If the model is based on a new tokenizer, that means that it's very likely a completely new base model. Changing the tokenizer is changing the whole foundation a model is built on. It'd be more straightforward to add reasoning to a model architecture compared to swapping the tokenizer to a new one.
Usually a ground up rebuild is related to a bigger announcement. So, it's weird that they'd be naming it 4.7.
Swapping out the tokenizer is a massive change. Not an incremental one.
Quick everyone to your side projects. We have ~3 days of un-nerfed agentic coding again.
First model to get 100% on my agentic benchmark: https://sql-benchmark.nicklothian.com/?highlight=anthropic_c...
So many messages about how Codex is better then Claude from one day to the other, while my experience is exactly the same. Is OpenAI botting the thread? I can't believe this is genuine content.
I hope this will fix up the poor quality that we're seeing on Claude Opus 4.6
But degrading a model right before a new release is not the way to go.
Huge regression for long contest tasks interestingly.
Mrcr benchmark went from 78% to 32%
Opus keeps pointing out (in a fashion that could be construed as exasperated) that what it's working on is "obviously not malware" several times in a Cowork response, so I suspect the system prompt could use some tuning...
funny how they use mythos preview in these benchmarks like a carrot on a stick
It seems like they're doing something with the system prompt that I don't quite understand.

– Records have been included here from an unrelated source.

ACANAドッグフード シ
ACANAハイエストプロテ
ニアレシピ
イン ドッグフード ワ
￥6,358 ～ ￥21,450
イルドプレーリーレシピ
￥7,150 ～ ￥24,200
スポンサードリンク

I'm trying it in Claude Code and tool calls repeatedly show weird messages like "Not malware." Never seen anything like that with other Anthropic models.
Initial testing today - 4.7 excels at abstractions/implementations of abstractions in ways that often failed in 4.5/4.6. This is a great update, I've had to do a lot of manual spec to ensure consistency between design and implementation recently as projects grow.

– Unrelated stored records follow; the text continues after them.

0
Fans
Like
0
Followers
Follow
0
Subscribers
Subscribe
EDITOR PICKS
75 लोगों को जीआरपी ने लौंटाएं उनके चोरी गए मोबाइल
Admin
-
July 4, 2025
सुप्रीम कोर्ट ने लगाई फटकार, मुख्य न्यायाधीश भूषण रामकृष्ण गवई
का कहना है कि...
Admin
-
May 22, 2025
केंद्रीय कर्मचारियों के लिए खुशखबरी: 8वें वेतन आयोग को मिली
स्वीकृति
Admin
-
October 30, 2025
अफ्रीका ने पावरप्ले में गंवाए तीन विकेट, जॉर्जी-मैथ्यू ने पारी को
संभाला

I'm finding the "adaptive thinking" thing very confusing, especially having written code against the previous thinking budget / thinking effort / etc modes: https://platform.claude.com/docs/en/build-with-claude/adapti...
Also notable: 4.7 now defaults to NOT including a human-readable reasoning token summary in the output, you have to add "display": "summarized" to get that: https://platform.claude.com/docs/en/build-with-claude/adapti...
(Still trying to get a decent pelican out of this one but the new thinking stuff is tripping me up.)